Also: is the FSFS write lock (which is held by commit_body() whilst it
runs) sufficient for this?
> Let rN be the new revision the writer is committing.
>
> The writer creates an empty temporary file.
>
> If rN falls within the revision range of an existing successor data
> file, the writer looks up the offset of revision N-1 in the corresponding
> revision map file. It copies content from the corresponding successor data
> file to a temporary file up to this offset, and copies any data that follows
> until a line containing "END" has been copied. (Note that this step discards
> data left behind by any previous attempt at committing rN).
>
> The writer appends any new successor data to the temporary file (note
> that there may be no successor data in case the revision is empty).
> It then adds a terminating "END".
>
> The writer creates another empty temporary file.
>
> If rN falls within the revision range of an existing revision map file,
> it copies ((N-2)*4) bytes of content from the revision map file into the
> temporary file. (Note that this step discards data left behind by any
> previous attempt at committing rN).
>
((N-2)*4) is bogus for N=1, and it's also missing a modulo operation
somewhere. But the gist is clear: copy the four bytes of every
preceding revision in the shard.
(Which reminds me that r0's single noderev has successors too.)
> The writer appends, to the temporary file, the offset of the new data
> it wrote into the successor data file.
>
> Likewise, the writer creates empty temporary files for each node-revision
> map files is needs to modify. It copies all content from any such
> node-revision map files which already exist, and appends a line to each
> file containing the node_revision ID and the new revision number.
>
It may append multiple lines in case multiple noderevs are covered by
a single noderev map file.
> After moving the proto-revprop file into place, and before updating
> 'current', the writer moves temporary files into place in the successors
> directory, in the following order:
>
> 1) the new successor data file
> 2) the new revision map file
> 3) each new node_rev_id map file
>
> If the writer fails to update all files in the successors directory,
> it will also fail to update 'current'. In this case, readers will ignore
> the new successor data until another commit succeeds in creating rN.

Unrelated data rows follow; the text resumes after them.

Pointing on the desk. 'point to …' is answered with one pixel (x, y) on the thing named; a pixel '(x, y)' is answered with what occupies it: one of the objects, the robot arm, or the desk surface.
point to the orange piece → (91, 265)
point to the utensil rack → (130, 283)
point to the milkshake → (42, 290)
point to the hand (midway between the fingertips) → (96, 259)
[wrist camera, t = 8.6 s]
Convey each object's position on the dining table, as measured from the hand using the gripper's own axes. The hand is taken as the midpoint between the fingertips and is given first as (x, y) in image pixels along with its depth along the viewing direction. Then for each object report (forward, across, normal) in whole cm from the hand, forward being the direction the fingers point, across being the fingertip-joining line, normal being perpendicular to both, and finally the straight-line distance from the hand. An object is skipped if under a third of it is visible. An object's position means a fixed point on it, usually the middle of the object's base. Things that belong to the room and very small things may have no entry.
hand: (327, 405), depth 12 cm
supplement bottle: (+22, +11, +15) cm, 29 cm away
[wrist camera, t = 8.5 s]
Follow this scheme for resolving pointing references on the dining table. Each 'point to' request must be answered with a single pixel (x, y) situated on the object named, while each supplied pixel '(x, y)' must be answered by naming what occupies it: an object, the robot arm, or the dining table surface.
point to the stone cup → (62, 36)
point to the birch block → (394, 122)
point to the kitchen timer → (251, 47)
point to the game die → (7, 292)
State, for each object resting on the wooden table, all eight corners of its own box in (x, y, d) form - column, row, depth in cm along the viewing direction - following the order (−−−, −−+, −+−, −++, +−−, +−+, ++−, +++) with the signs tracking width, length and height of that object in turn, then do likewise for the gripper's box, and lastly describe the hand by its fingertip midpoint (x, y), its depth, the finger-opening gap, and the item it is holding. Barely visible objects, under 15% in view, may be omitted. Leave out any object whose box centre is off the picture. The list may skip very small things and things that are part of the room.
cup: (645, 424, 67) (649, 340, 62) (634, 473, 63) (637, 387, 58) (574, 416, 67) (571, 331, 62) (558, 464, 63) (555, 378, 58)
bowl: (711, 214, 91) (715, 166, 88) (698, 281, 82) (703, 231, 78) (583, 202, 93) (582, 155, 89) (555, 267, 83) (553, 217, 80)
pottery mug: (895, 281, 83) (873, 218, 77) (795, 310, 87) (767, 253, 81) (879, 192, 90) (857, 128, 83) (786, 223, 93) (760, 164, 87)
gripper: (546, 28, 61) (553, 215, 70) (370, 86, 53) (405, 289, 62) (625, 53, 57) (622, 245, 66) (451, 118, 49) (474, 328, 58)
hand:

> Once a commit of rN has succeeded, readers following node-rev-id map
> entries updated by the failing commit might end up with an empty
> successors list for rN. Such erroneous entries will not be cleaned
> up automatically, but can be eliminated by re-creating the repository
> (e.g. via a dump/load cycle).
Near the start you referred to a 'compromise'. Is that the compromise?
Does 'compromise' refer to something else?
> However, the actual successor data stored
> for committed revisions is always correct, and the likelihood of incorrect
> node-revision ID map entries to occur is small.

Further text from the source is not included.